By: Spencer Case from 1000-Word Philosophy

Plato’s Crito describes a conversation that takes place in 399 B.C.E. in an Athens prison, where Socrates awaits execution.

Not long before, an assembly of more than 500 Athenian citizens convicted Socrates of corrupting the youth and impiety, essentially failing to respect the gods of the city. Socrates denied these charges. Moreover, he insisted that his public philosophizing, far from being subversive, was for the benefit of Athens and in the service of the god Apollo.

The jury wasn’t convinced, however, and found him guilty. They were further incensed when, during the sentencing stage of the trial, Socrates suggested that his “punishment” should be a lifetime supply of free meals at the prytaneum, or central hearth, an honor typically reserved for Olympic champions and the like. These antics did not play well and Socrates received the death penalty. A religious observance delayed the execution for a few weeks, but it now appears imminent.

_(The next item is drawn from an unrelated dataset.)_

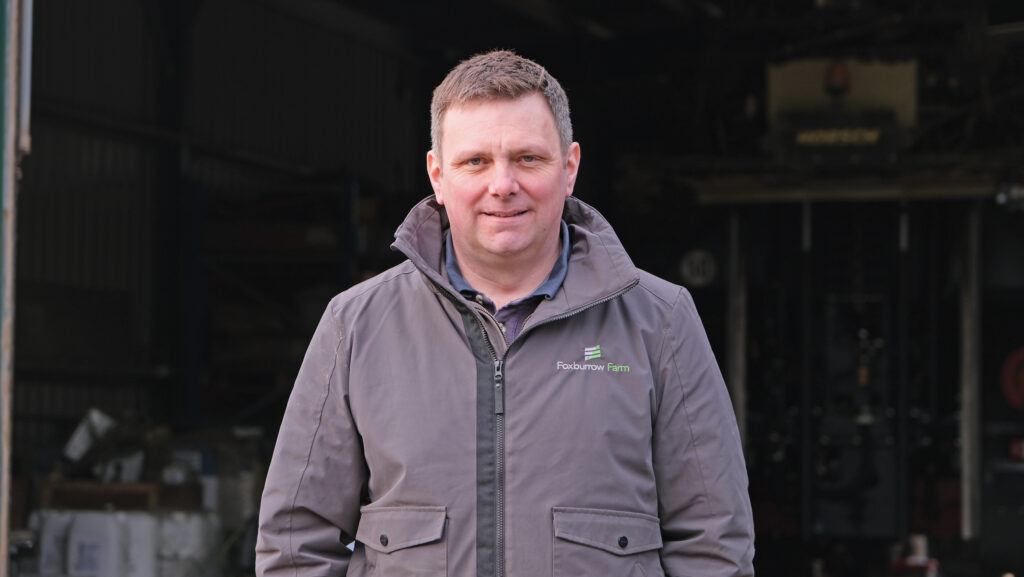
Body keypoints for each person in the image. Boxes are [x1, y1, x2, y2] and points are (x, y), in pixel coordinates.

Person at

Enter Crito, a friend with deep pockets and deeper affection for Socrates. Early one morning, Crito shows up at Socrates’ cell with an escape plan. He bribed the jailer and, with the help of other friends, has arranged for Socrates to be whisked away to Thessaly, another Greek city-state. There Socrates can live out his remaining years in exile with his family, who will also leave Athens. Everything has been taken care of except for the hardest part: convincing Socrates to agree with the plan (43a-44b, 45c).

Anyone who knows Socrates knows that this isn’t going to be easy. Crito is determined to save his friend’s life, however, and so he comes armed with a battery of arguments. Crito knows that Socrates isn’t afraid of death, and so he wisely appeals to considerations that are the most likely to resonate with Socrates: his sense of honor and his obligations to others.